By Marcus North
Following a winter of discontent Down Under, where England have looked half-decent in patches and pretty ordinary in others, this month of white-ball cricket is a crucial period for the national team, because while the Ashes were the main dish on the menu, there is an added emphasis now on how they fare in the white-ball world. This really is the business that Trevor Bayliss was brought in for back in 2015.
Since the World Cup three years ago, no side has enjoyed such a dramatic change in fortunes – in any format of the game – as England have in one-day cricket. During that tournament, that side, coached and led by Peter Moores and under the direction at the top of the table from Paul Downton, were simply toothless.
That’s not really a slight intended for Moores or Downton, but their objectives just weren’t clear. When Andrew Strauss came in as Director of Cricket there was a clear remit placed on improving the make-up of the white-ball set-up and since then England have looked imperious: making big totals; chasing big totals.
They are comfortable with every area of their game. All bases are covered; the bowlers are quick up front and tight at the death, while the batters compile and pass 300 with nonchalant ease.
There is a quiet confidence with everything they do. Eoin Morgan backs every player and there appears to be a very strong partnership forming between himself and Bayliss. If Jason Roy hadn’t delivered the bulk of the runs on Sunday, the skipper and coach would have had the faith that someone else would step up. When Morgan won the toss, the skipper was super confident that his players would not baulk under the pressure of chasing a big score.
To say they never take a backward step would be doing them a bit of a disservice because while they can be quite gung-ho, they do know when to rein it in and work the field, as they did in Melbourne when they took advantage of the gaps left in the huge MCG outfield.
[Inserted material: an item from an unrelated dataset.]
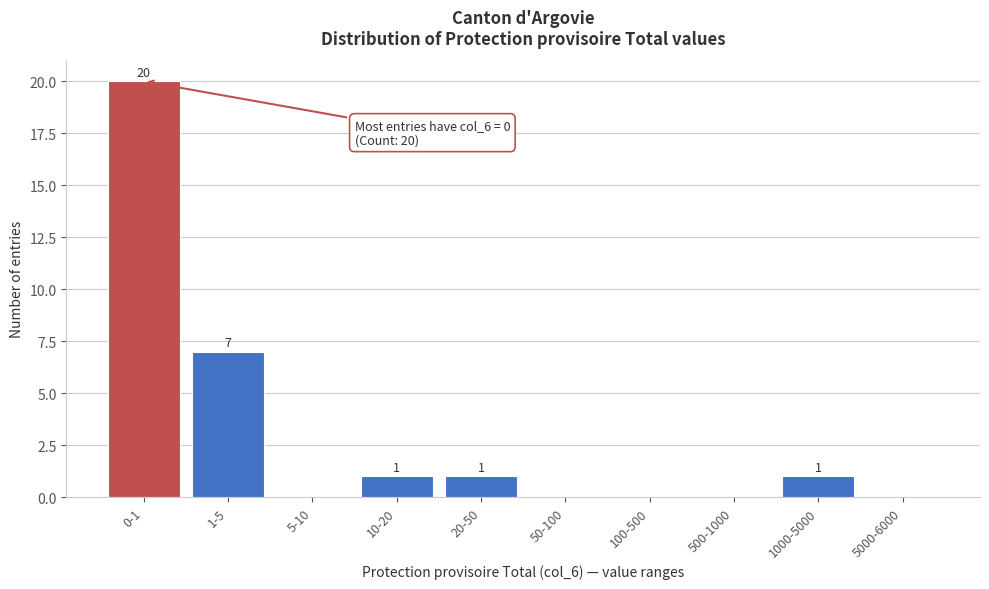

Reading left to right, list all the values displayed in this chart.

0-1=20	1-5=7	5-10=0	10-20=1	20-50=1	50-100=0	100-500=0	500-1000=0	1000-5000=1	5000-6000=0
The story of Jason Roy tells you a lot about this England set-up. Last summer, he was dropped during the Champions Trophy. Under a previous regime, it might have taken him some time to gather the runs and the faith of the selectors for a recall. But he went back to Surrey, got his head down and went big.
He was called back into the squad for the end-of-summer series against the West Indies and that was that. It sends out a positive message: yes, if you aren’t doing the business you won’t play and someone else will come in, but it doesn’t mean your international career is over.
While Roy’s innings was of course mightily impressive, you cannot underplay the role that Joe Root played out there. The Test captain has endured a tough few months. Never out of nick but then never really in it, he has looked tired when facing the pressures of a media circus that comes with an Ashes battle but at the ‘G’ he looked a million dollars, allowing Roy to play his natural game with ease while working the singles and waiting for the bad ball.
It was a wonderful knock and he deserved to reach his hundred – although I would imagine a personal milestone was the least of his concerns.
With 2019 in mind one thing is for certain, Australia know how to turn up at major tournaments. That’s perhaps the final piece of the jigsaw which this fantastic England side needs to find.